Request Lifecycle: Claim

When a tenant claim request arrives at the API:

POST /api/v1/tenants/:id/claim


  Claim CR already Active for (tenant, workload)?

      Yes ──► Return existing (fast path)

      No


  Claim CR exists but Released? ──► Yes ──► Delete old claim, create new


  Create BoilerhouseClaim CR


  Poll claim.status.phase until Active or Error (30s timeout)


  Return claim (with instanceId, endpoint, source)
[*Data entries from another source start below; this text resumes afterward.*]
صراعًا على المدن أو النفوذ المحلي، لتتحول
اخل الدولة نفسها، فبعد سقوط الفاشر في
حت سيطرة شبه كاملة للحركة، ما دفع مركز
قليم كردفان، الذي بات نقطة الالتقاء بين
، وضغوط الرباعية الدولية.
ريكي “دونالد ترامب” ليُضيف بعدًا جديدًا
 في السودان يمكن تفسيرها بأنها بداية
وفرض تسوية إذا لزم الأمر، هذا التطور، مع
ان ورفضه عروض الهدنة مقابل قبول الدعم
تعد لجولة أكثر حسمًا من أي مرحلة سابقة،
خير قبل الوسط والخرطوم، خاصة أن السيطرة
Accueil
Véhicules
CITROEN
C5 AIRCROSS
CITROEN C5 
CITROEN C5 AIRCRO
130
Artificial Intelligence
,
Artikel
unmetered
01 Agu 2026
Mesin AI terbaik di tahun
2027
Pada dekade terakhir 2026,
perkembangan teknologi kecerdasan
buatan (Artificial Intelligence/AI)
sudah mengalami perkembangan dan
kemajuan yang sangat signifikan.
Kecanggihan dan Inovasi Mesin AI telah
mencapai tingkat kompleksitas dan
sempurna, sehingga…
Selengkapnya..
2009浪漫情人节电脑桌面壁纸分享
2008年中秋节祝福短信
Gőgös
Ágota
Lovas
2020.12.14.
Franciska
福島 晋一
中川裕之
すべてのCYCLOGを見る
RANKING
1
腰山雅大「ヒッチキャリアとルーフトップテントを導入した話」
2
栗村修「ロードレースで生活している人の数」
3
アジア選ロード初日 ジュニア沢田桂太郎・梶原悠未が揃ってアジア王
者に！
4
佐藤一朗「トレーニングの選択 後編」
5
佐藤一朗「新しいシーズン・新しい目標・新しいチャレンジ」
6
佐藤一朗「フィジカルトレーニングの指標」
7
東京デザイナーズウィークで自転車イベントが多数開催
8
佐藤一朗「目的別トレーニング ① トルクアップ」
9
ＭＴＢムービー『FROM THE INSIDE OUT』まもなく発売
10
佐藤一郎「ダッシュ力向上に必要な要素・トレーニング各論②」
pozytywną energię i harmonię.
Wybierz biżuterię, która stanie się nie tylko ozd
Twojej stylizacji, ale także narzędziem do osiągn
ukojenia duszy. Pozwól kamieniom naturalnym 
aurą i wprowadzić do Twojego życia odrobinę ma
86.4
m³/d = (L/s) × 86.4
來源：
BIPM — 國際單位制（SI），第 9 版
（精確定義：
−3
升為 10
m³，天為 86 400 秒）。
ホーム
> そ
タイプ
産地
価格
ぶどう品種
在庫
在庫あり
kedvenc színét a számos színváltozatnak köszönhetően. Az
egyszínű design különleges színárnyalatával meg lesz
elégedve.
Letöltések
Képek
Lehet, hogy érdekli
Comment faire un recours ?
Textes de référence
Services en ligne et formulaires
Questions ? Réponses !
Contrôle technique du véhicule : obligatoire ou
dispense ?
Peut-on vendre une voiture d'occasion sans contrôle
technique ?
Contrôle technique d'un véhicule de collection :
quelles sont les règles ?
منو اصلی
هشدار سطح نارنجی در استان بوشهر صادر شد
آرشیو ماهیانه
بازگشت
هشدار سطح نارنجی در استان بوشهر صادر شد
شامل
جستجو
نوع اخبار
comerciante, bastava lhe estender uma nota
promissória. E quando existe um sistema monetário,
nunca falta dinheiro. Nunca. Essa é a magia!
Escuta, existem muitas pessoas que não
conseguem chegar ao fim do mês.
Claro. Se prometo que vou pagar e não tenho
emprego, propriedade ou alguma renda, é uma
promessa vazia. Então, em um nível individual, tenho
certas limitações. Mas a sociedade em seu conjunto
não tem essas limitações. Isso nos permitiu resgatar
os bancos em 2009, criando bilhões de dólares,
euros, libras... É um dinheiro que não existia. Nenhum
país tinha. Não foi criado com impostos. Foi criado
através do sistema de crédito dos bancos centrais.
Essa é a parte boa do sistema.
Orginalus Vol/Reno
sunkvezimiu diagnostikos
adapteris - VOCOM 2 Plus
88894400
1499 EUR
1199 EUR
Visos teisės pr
Inside the operator, the ClaimReconciler does the real work:

  1. Look up the referenced BoilerhouseWorkload
  2. Prefer a ready Pod from a matching pool (source=pool)
  3. If the tenant has a saved overlay, restore it (source=pool+data or cold+data)
  4. Otherwise cold-boot a new Pod (source=cold)
  5. Label the Pod with boilerhouse.dev/tenant=<id>
  6. Create Service / NetworkPolicy / Envoy ConfigMap as needed
  7. Write endpoint back to claim.status.endpoint

Observability

Each binary emits OpenTelemetry metrics and traces through the shared go/internal/o11y package. See Observability for the metric catalog.

Deployment

All three binaries are packaged as container images (go/Dockerfile.*) and deployed via Kustomize manifests under config/deploy/. See Deployment.